French Parliament Adopts Anti-Hijab Bill

The text, put forward by President Jacques Chirac’s ruling centre-right Union for a Popular Majority (UMP) party and supported by the left-wing opposition Socialists, was adopted by a vote of 494 to36 , reported Agence France-Presse (AFP).

The National Assembly held its vote on the government-sponsored bill at 4 : 15pm ( 1515GMT) following three days of debate last week.

The draft law will pass now to the upper house of parliament, the Senate, for another vote and is expected to become law by the start of the next school year in September.

The UMP dominates both houses of parliament, making passage of the bill very easy.

The Socialist opposition wanted the text to be toughened — replacing the word "conspicuous" religious insignia with "visible" — but agreed to vote in favor after the UMP promised a review of the law in a year.

Chirac had come out in favor of the measure, which would make it illegal to wear clothes or insignia that "conspicuously" display religious affiliation in state schools.

According to AFP, the measure has the support of around 70 percent of the French population, and is strongly backed by teachers.

In addition to hijab, the law would apply to skull caps worn by Jewish boys, and "large" Christian crosses.

Amid fears that their turbans would fall under the law, French Sikhs planned mass demonstrations, turbans are an "indispensable religious obligation".

Unworkable

Some French lawmakers have expressed their doubts about the law, calling it unnecessary, unworkable and liable to inflame sentiment among the Muslim community, which already feels victimized by society.

"The Muslim community is going to feel stigmatized. The law will not treat the evil at its source — that is to say the problem of integration.
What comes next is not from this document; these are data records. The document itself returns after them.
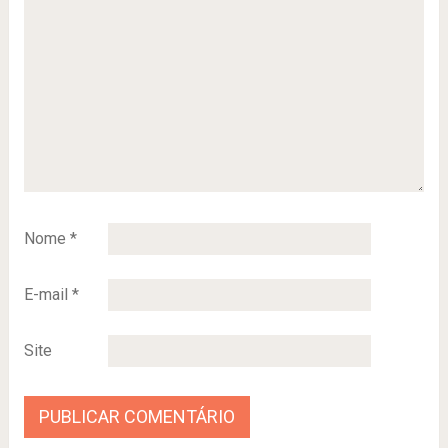
Nome
*
E-mail
*
Site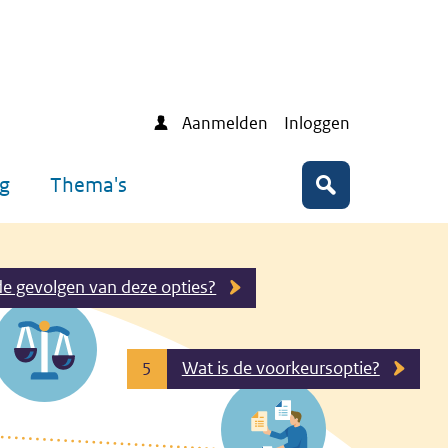
Aanmelden
Inloggen
ng
Thema's
Zoeken
de gevolgen van deze opties?
Wat is de voorkeursoptie?
5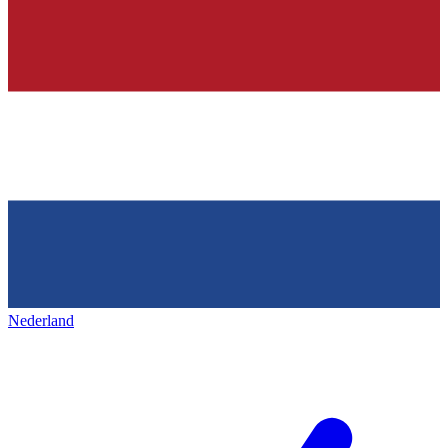
Nederland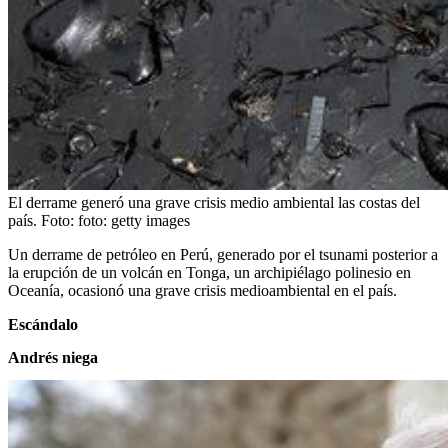
El derrame generó una grave crisis medio ambiental las costas del
país.
Foto:
foto: getty images
Un derrame de petróleo en Perú, generado por el tsunami posterior a
la erupción de un volcán en Tonga, un archipiélago polinesio en
Oceanía, ocasionó una grave crisis medioambiental en el país.
Escándalo
Andrés niega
That is the big mistake of a law that has set off this national psychodrama over secularism," said Alain Madelin, who heads the liberal wing of the UMP.
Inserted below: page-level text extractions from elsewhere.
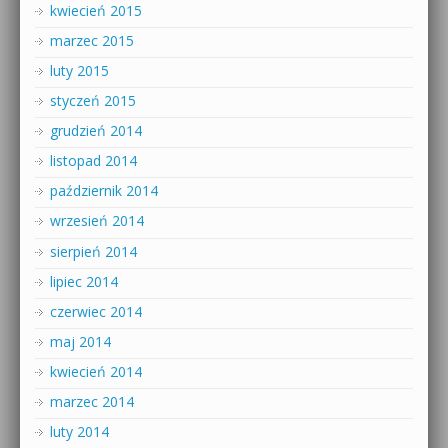
kwiecień 2015
marzec 2015
luty 2015
styczeń 2015
grudzień 2014
listopad 2014
październik 2014
wrzesień 2014
sierpień 2014
lipiec 2014
czerwiec 2014
maj 2014
kwiecień 2014
marzec 2014
luty 2014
Mohammad Al-Bishari, the head of the General Federation of France’s Muslims, told Aljazeera satellite channel that the bill will see the kicking-out of hundreds of hijab-wearing students, who will insist on putting on the hijab.

He also said it will leave Muslim families in France in an unenviable position before their hijab-wearing daughters, given that hijab is an obligation and not a religious symbol as claimed by the bill.

Last month, Saudi Arabia’s highest religious authority, grand mufti Sheikh Abdul Aziz al-Sheikh, said that "interfering in the affairs of Muslims regarding hijab is an infringement on the human rights that they (French) say they are defending".

The government says the bill upholds France’s tradition of secularity — a strict separation of church and state.

But the Muslim community – around six million people – and several international rights groups view the move as a blow to religious freedom.

On Monday, February9 , the International Helsinki Federation for Human Rights, based in Austria, said it was against the French bill because it violated human rights.

"The law would contradict the conventions on human rights and violate the international standards that France has agreed and sometimes contributed to create," the head of the group, Aaron Rhodes, said.

The U.S. Commission on International Religious Freedom, which advises Congress, the White House and State Department, said last week it, too, believed the proposed law could breach international human rights standards.

"These restrictions, if enacted, may violate France’s international commitments… under which each individual is guaranteed the freedom to manifest religion or belief, in public as well as in private," committee chairman Michael Young said in a statement.

London mayor Ken Livingstone had also written to French Prime Minister Jean-Pierre Raffarin urging him to scrap the plan.